In another general implementation, a method for determining one or
more hydraulic fracture geometries includes forming a first
hydraulic fracture that emanates from a wellbore at a first
location of the wellbore; fluidly sealing a first portion of the
wellbore that includes the first location from a second portion of
the wellbore that includes a second location of the wellbore;
forming a second hydraulic fracture that emanates from the wellbore
at the second location; during the formation of the second
hydraulic fracture: (i) measuring a set of first pressure values
recorded by a pressure gauge positioned in the first portion of the
wellbore, and (ii) measuring at least one second pressure value
recorded by a pressure gauge positioned in or uphole of the second
portion of the wellbore; based on the measured set of first
pressure values and the measured at least one second pressure
value, determining one or more fracture geometries of the second
hydraulic fracture; and generating a graphical representation of
the one or more fracture geometries of the second hydraulic
fracture for display on a graphical user interface.
Another aspect combinable with any of the previous aspects further
includes fluidly sealing the first portion of the wellbore from
another portion of the wellbore between the first hydraulic
fracture and a toe of the wellbore.
Another aspect combinable with any of the previous aspects further
includes fluidly sealing the second portion of the wellbore from a
third portion of the wellbore that includes a third location of the
wellbore.
In another aspect combinable with any of the previous aspects, the
third portion of the wellbore is uphole of the second portion of
the wellbore.
Another aspect combinable with any of the previous aspects further
includes forming a third hydraulic fracture that emanates from the
wellbore at the third location; during the formation of the third
hydraulic fracture: (i) measuring a set of second pressure values
recorded by a pressure gauge positioned in the second portion of
the wellbore, and (ii) measuring at least one third pressure value
recorded by a pressure gauge positioned in or uphole of the third
portion of the wellbore; based on the measured set of second
pressure values and the measured at least one third pressure value,
determining one or more fracture geometries of the third hydraulic
fracture; and generating a graphical representation of the one or
more fracture geometries of the third hydraulic fracture for
display on the graphical user interface.
In another aspect combinable with any of the previous aspects,
fluidly sealing the first portion of the wellbore that includes the
first location from the second portion of the wellbore that
includes the second location of the wellbore includes setting a
wellbore seal within the wellbore between the first and second
locations.
In another aspect combinable with any of the previous aspects, the
wellbore seal includes a bridge plug.

Stated exercise 1: Condense the paragraph of the fracture-geometry passage that begins "In another general implementation" into a short bulleted list of its steps. Keep every main fact.

Supplied information:
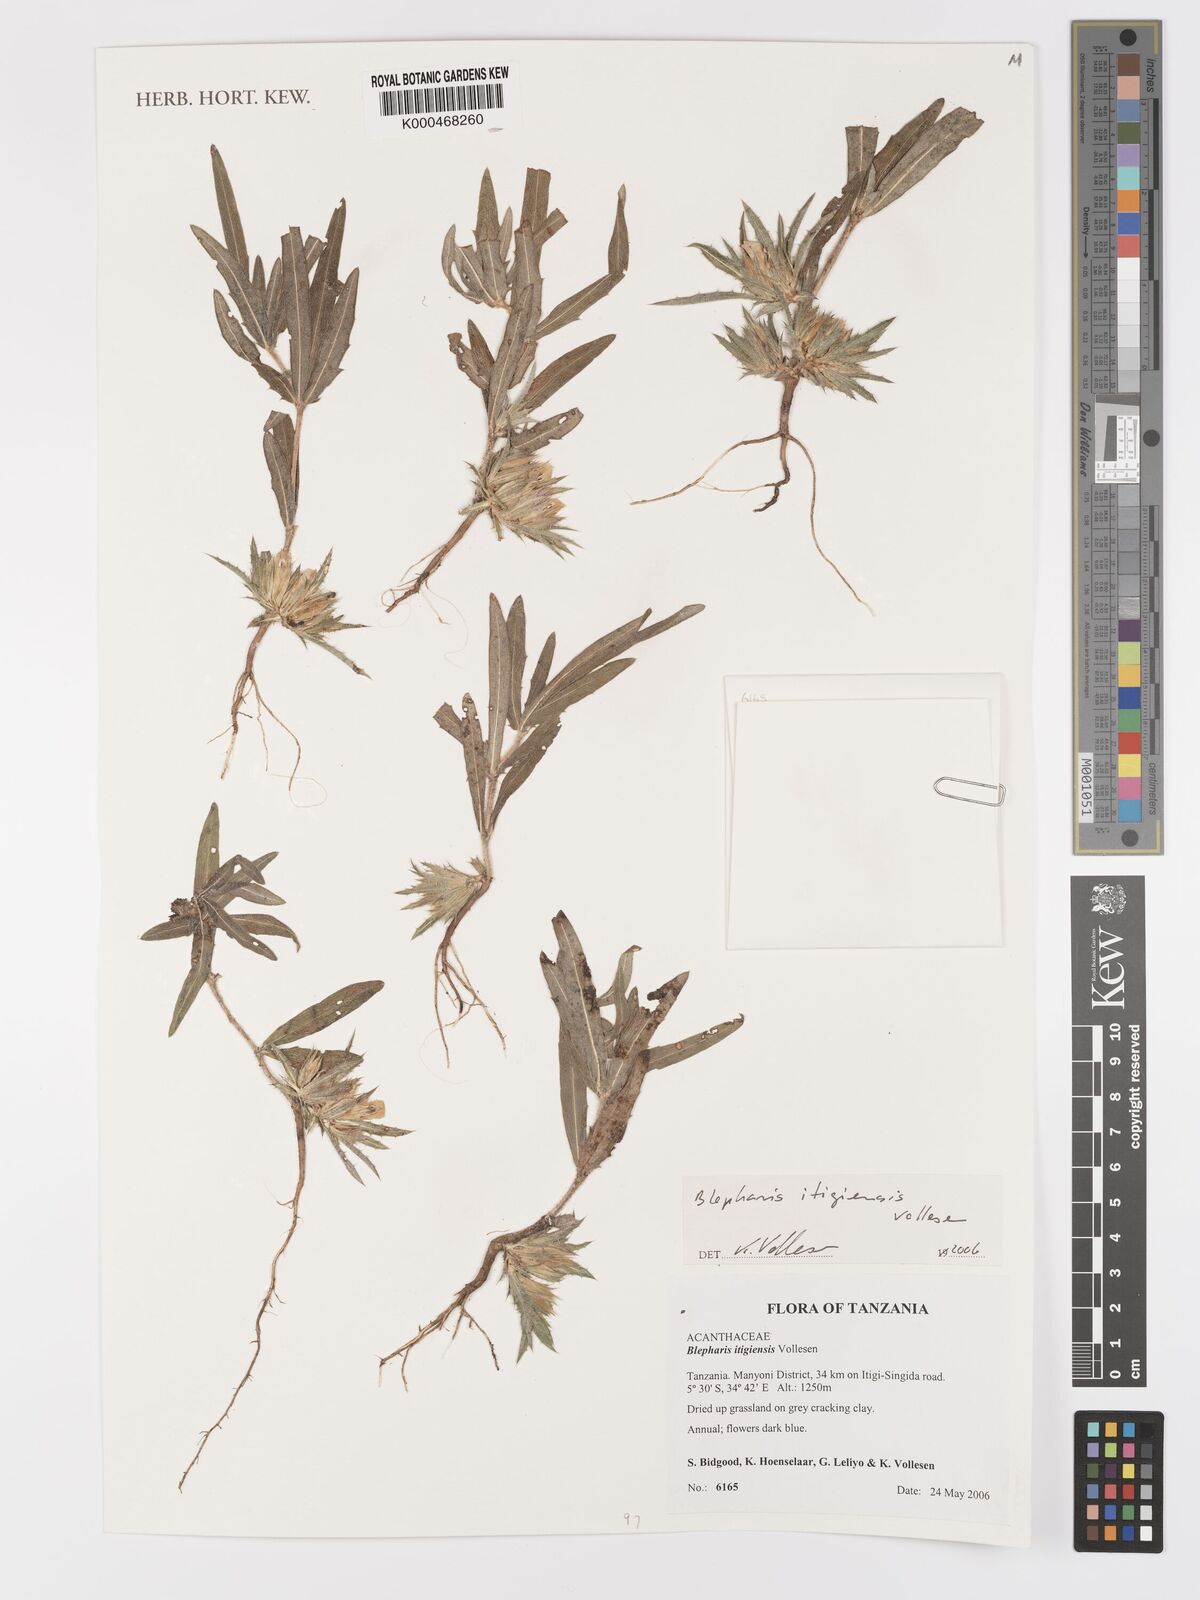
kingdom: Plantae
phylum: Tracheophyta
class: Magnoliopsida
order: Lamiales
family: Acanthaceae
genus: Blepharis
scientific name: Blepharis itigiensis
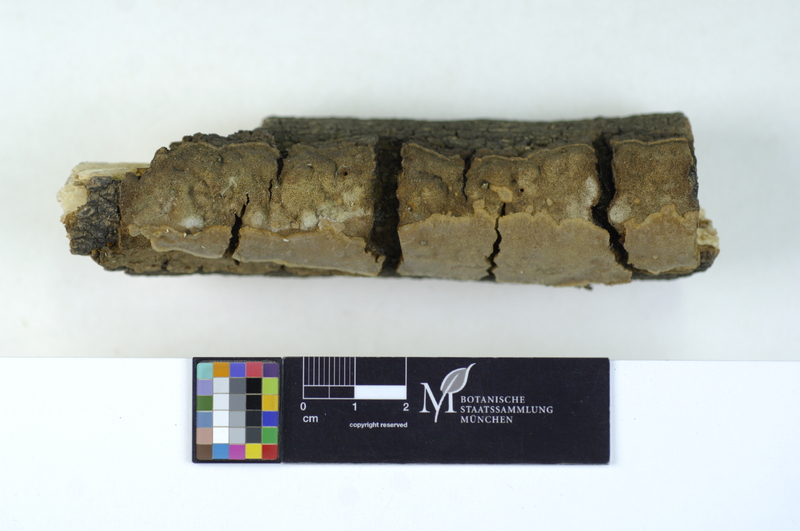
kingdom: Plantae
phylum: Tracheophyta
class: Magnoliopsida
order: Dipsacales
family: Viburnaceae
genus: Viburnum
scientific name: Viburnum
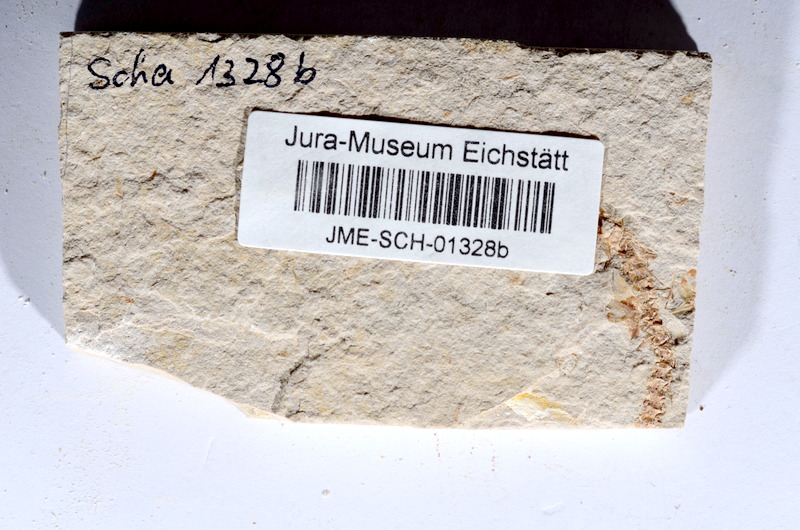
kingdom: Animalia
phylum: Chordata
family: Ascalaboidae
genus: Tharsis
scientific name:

--

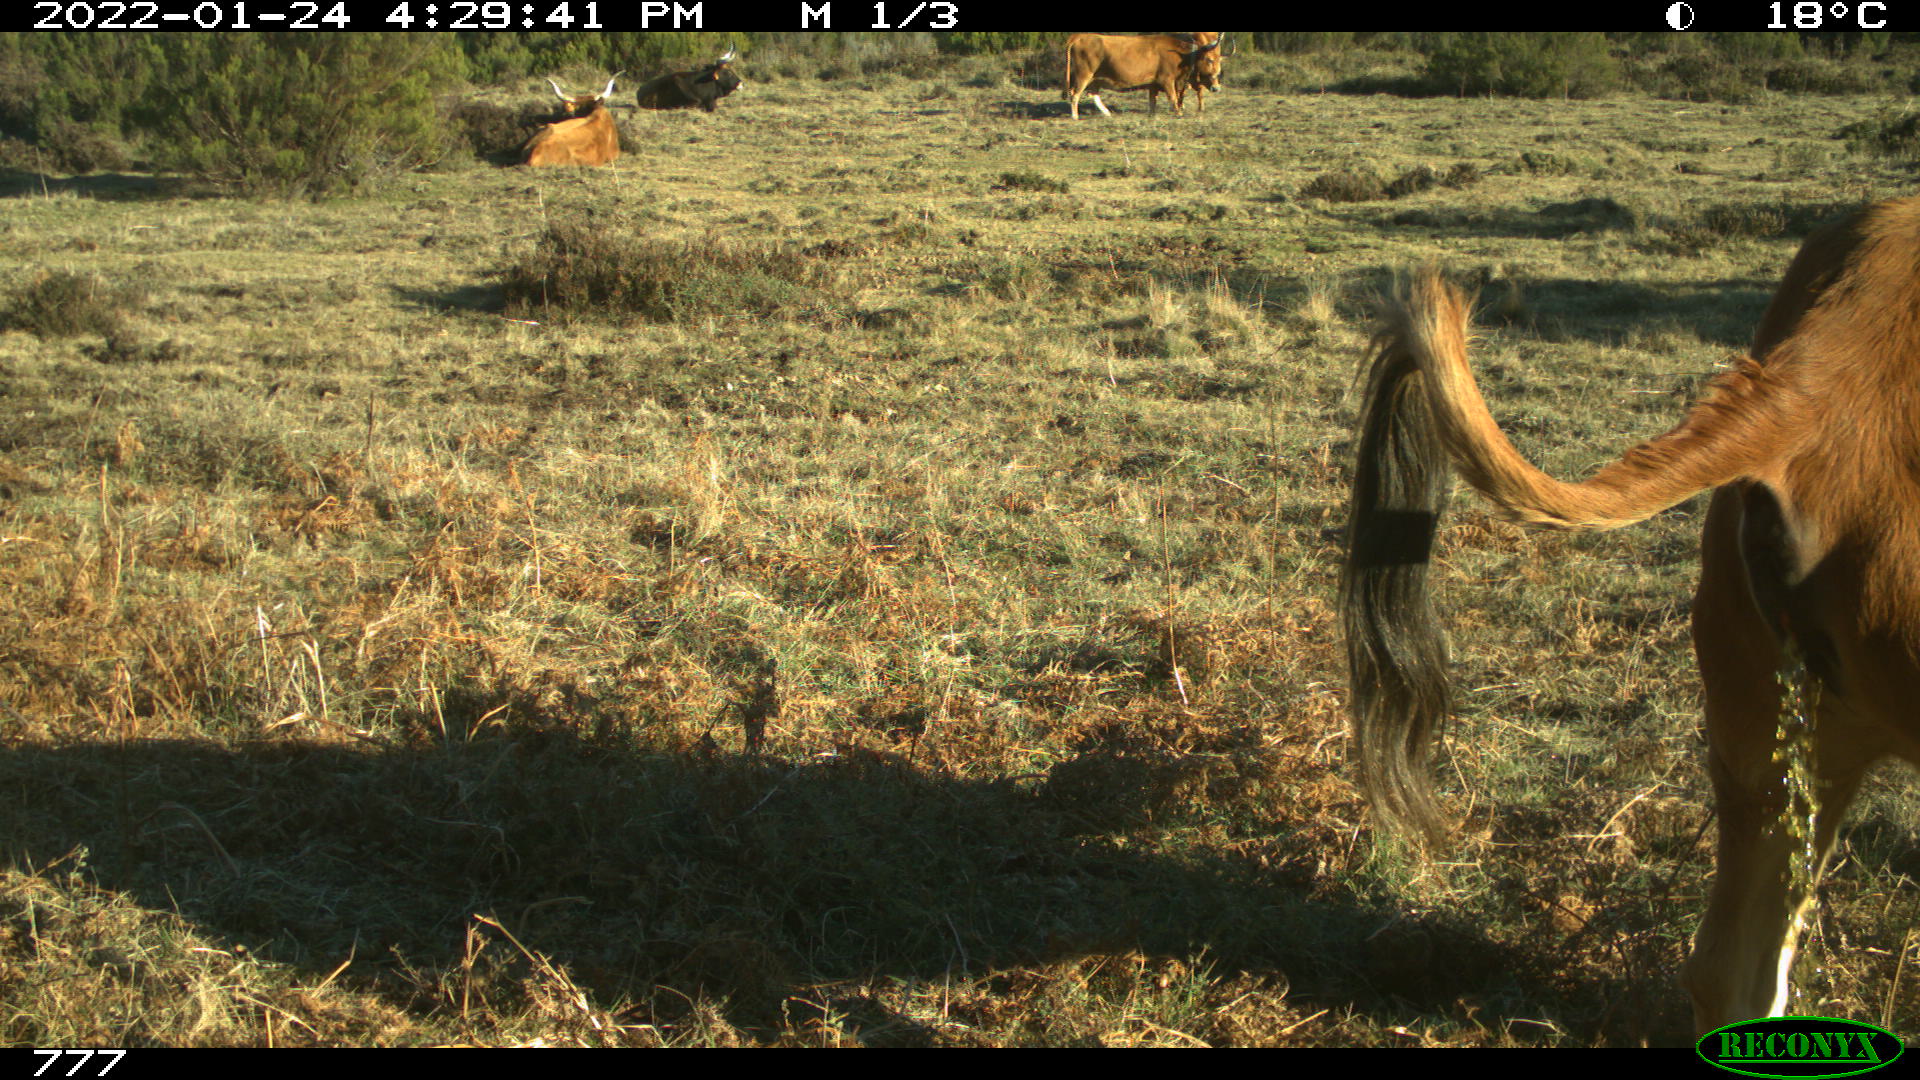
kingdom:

Stated exercise 2: Print the lines of the entries from the one containing "order: Dipsacales" through the one containing "genus: Tharsis", with both of those lines included. Leave the picture lines out.

Exercise solution 1:
A method for determining one or more hydraulic fracture geometries:
- Form a first hydraulic fracture from the wellbore at a first location.
- Fluidly seal the first portion of the wellbore, which includes the first location, from a second portion, which includes a second location.
- Form a second hydraulic fracture from the wellbore at the second location.
- While the second fracture forms, measure a set of first pressure values from a gauge in the first portion. Also measure at least one second pressure value from a gauge in or uphole of the second portion.
- Use those measurements to determine one or more fracture geometries of the second fracture.
- Generate a graphical representation of those geometries for display on a graphical user interface.

Exercise solution 2:
order: Dipsacales
family: Viburnaceae
genus: Viburnum
scientific name: Viburnum
kingdom: Animalia
phylum: Chordata
family: Ascalaboidae
genus: Tharsis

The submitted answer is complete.